In areas with comparable climates, the EEMD-ARIMA approach has the potential to increase the precision of drought forecasts. Its versatility in capturing nonstationary and nonlinear precipitation patterns – shown in Afghanistan's Herat province – indicates that it might find use elsewhere. However, because different climate dynamics exist in different places, its performance may vary. It is important to weigh robustness and constraints, highlighting the requirement for region-specific calibration to guarantee accurate forecasts. Variations in precipitation patterns and environmental factors may have an impact on the model's efficacy. Furthermore, different geographical contexts may demand different resource requirements and computing efficiency, thus deploying the model there will require careful attention.
CONCLUSIONS
Modern water resources management has the crucial but frequently challenging issue of increasing the accuracy of hydrological forecasts, particularly long-term drought forecasting. The ARIMA model has emerged as one of the most widely used approaches in forecasting theory and practice as a way of Box–Jenkins time series analysis. In this work, an effort was made to evaluate the effectiveness of the ARIMA method based on EEMD for forecasting drought time series to increase its forecasting accuracy. As a benchmark for comparison, an ARIMA model built on the original SPI time series is also used. The models described in this article were developed using monthly precipitation data from Herat, Afghanistan. To assess the performances of the models produced, four common statistical performance evaluation metrics (RMSE, MAE, MAPE, and R2) are used.

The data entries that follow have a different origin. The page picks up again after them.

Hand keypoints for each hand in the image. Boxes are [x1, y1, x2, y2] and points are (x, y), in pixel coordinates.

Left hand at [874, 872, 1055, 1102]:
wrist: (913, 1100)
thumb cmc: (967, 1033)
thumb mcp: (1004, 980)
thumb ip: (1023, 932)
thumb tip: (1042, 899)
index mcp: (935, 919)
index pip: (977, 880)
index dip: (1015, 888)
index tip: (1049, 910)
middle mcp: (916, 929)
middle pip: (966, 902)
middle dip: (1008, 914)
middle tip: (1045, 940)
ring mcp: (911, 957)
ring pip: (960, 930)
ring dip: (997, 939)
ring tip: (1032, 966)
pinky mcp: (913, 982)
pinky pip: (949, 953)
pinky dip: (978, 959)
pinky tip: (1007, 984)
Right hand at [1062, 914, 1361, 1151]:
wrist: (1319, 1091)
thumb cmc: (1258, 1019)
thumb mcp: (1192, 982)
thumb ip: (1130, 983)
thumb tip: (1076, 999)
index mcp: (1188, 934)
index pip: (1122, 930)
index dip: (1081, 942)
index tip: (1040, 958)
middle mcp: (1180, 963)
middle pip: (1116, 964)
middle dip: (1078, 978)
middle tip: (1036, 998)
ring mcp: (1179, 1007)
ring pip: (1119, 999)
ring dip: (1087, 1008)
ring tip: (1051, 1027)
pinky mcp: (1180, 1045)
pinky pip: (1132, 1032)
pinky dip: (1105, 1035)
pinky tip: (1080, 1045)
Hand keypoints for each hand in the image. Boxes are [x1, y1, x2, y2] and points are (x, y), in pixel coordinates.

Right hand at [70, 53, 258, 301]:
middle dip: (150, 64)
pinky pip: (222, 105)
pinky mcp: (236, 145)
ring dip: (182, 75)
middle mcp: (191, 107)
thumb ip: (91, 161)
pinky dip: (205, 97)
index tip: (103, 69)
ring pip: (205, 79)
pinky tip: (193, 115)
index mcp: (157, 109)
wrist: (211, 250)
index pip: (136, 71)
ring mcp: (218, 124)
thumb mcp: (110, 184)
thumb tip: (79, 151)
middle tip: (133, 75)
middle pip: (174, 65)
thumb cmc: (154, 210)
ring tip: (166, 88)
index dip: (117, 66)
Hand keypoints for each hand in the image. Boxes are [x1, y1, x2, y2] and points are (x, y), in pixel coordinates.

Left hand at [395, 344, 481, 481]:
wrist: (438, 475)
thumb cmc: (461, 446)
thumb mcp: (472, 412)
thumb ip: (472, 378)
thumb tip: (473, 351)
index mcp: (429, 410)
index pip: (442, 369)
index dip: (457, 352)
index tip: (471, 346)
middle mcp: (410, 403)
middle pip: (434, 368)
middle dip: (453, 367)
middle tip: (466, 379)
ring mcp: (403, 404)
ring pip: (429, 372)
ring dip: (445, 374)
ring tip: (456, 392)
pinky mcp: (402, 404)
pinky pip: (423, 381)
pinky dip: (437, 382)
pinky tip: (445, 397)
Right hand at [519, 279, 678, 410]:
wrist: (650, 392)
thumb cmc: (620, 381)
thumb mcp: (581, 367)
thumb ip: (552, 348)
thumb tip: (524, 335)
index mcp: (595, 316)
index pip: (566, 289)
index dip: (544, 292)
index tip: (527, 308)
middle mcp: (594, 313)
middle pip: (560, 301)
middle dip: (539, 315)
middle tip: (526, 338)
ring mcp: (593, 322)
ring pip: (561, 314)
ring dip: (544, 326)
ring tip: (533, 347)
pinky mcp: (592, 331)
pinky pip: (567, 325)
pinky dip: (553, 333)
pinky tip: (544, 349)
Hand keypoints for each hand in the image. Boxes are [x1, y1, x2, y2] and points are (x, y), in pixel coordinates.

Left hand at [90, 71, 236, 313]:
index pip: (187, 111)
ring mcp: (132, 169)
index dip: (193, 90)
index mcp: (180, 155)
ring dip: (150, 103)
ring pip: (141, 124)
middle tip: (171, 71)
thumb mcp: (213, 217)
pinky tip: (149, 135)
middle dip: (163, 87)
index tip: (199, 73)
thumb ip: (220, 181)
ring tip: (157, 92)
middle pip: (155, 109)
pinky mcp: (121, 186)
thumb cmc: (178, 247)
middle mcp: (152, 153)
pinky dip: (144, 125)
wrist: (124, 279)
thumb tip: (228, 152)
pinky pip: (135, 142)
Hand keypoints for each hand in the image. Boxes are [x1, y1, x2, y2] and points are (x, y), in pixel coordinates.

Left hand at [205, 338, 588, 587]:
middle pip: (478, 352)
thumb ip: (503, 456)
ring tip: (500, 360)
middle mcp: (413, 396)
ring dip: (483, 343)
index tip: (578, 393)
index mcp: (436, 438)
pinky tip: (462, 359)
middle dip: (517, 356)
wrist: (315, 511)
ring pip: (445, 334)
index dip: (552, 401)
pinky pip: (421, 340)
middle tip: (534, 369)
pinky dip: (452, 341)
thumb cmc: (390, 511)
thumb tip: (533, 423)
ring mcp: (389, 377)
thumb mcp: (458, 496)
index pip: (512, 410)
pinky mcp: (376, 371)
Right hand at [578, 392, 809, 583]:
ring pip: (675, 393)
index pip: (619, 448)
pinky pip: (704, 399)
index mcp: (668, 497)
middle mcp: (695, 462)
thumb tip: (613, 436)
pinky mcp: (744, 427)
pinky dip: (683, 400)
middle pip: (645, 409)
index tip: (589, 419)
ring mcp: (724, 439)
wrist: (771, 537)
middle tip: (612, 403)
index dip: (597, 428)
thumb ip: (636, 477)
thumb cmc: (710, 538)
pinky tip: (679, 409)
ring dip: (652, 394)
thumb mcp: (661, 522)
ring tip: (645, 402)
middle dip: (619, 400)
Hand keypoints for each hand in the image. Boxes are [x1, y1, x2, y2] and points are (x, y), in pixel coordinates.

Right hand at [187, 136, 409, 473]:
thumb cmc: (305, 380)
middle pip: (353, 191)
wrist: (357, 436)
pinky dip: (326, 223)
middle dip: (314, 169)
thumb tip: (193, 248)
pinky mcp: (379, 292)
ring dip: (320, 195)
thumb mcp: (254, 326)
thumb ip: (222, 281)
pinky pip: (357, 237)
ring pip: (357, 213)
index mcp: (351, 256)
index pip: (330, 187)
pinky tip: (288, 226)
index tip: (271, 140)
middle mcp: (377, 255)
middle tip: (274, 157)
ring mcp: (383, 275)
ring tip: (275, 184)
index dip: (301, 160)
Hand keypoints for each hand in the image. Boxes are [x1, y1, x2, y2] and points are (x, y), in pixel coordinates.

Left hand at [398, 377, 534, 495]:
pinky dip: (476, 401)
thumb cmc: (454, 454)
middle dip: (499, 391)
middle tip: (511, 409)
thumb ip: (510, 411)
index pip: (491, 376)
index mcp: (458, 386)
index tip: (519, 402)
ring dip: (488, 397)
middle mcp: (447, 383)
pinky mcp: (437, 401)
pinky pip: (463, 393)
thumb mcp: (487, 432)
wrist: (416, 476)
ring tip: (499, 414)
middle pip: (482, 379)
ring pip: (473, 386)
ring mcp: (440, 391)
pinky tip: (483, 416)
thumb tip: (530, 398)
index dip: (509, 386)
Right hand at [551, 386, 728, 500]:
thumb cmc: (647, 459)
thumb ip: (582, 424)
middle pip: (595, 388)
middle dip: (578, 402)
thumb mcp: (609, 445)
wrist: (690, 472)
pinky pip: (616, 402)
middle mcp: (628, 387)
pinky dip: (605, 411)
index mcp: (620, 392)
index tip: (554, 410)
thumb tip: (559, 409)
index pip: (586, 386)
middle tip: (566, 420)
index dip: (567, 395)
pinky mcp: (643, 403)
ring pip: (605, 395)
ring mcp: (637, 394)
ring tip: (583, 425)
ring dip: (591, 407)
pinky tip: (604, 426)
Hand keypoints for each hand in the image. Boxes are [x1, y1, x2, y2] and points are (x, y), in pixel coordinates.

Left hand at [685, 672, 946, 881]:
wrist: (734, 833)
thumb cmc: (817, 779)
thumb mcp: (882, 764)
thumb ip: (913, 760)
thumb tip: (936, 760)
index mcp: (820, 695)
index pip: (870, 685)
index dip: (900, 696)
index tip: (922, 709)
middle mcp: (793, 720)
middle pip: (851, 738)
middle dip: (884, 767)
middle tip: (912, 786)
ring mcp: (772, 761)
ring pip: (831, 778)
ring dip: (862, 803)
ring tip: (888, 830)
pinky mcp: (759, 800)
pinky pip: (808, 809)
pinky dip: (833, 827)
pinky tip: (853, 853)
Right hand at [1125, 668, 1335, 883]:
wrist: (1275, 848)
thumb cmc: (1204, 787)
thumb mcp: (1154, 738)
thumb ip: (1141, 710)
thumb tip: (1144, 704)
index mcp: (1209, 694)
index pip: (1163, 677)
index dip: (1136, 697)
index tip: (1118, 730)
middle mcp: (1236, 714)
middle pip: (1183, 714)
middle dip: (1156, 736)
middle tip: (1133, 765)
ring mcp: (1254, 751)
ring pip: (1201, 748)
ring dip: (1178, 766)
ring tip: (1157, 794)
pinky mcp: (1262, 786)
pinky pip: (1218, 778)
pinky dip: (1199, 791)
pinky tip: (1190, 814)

The findings of this study show that the suggested hybrid EEMD-ARIMA model can greatly improve ARIMA time series techniques for drought prediction. The suggested approach has a number of benefits. First, although EEMD's fundamental idea is straightforward, it can offer profound insight into the properties of time series representing SPI. Second, only data from the relevant SPI time series are needed for ARIMA forecasting. Third, conducting ARIMA modeling benefits from knowing the zero mean of IMF components. Last but not least, the suggested models do not necessitate laborious decision-making on the explicit form of models for each unique case. As a result, using a hybrid forecasting model that includes EEMD presents findings that are more accurate and reliable. It may also be useful in studies that focus on hydrological time series forecasting for a variety of issues connected to successful reservoir management. In comparison to earlier studies, our study marks a substantial leap in drought forecasting, extending the application of the EEMD-ARIMA model to Herat's particular environment and giving a blueprint for similar places confronting analogous issues. Our work illustrates the possibility of novel methodology that unite conventional hydrological modeling with modern data-driven techniques, enhancing the conversation on climate adaption options by using the EEMD and the SPI time series.
ACKNOWLEDGEMENTS
The first author would like to express gratitude to Afghanistan's Ministry of Higher Education (MoHE) for the scholarship and Kabul Education University (KEU) for the study leave.
DATA AVAILABILITY STATEMENT
All relevant data are included in the paper or its Supplementary Information.
CONFLICT OF INTEREST
The authors declare there is no conflict.